> _The task_:
After finding the line with "(345, 393) none" in the entries below, retype exactly each line from there through the line with "[265,1236,433,1257] arale/position ->", including that final line.

> _Recorded information_:
== Segment start ==

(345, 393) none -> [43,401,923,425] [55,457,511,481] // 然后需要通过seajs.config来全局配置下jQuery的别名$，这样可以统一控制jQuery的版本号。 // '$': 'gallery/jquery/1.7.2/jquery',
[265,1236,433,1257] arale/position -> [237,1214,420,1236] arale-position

== Segment end ==
== Segment start ==

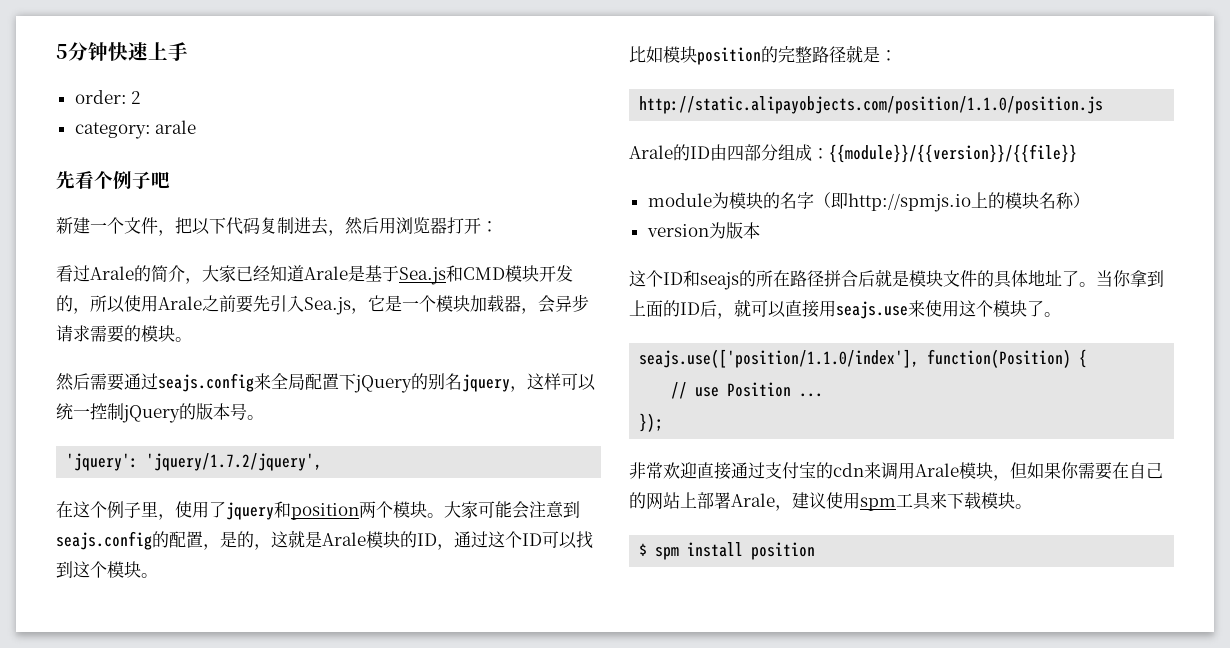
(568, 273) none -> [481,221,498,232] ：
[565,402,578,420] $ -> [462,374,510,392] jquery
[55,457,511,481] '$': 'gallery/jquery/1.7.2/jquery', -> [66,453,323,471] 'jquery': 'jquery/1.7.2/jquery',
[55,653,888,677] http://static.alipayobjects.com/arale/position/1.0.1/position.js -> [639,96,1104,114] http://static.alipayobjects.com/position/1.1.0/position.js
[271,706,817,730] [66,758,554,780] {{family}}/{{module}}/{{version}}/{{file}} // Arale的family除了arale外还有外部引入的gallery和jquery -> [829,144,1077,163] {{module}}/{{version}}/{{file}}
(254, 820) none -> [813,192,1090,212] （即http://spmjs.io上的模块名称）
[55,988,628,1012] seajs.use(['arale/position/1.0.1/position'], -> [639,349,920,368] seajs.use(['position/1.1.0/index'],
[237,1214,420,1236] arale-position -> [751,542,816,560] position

== Segment end ==

> _Task answer_:
(345, 393) none -> [43,401,923,425] [55,457,511,481] // 然后需要通过seajs.config来全局配置下jQuery的别名$，这样可以统一控制jQuery的版本号。 // '$': 'gallery/jquery/1.7.2/jquery',
[265,1236,433,1257] arale/position -> [237,1214,420,1236] arale-position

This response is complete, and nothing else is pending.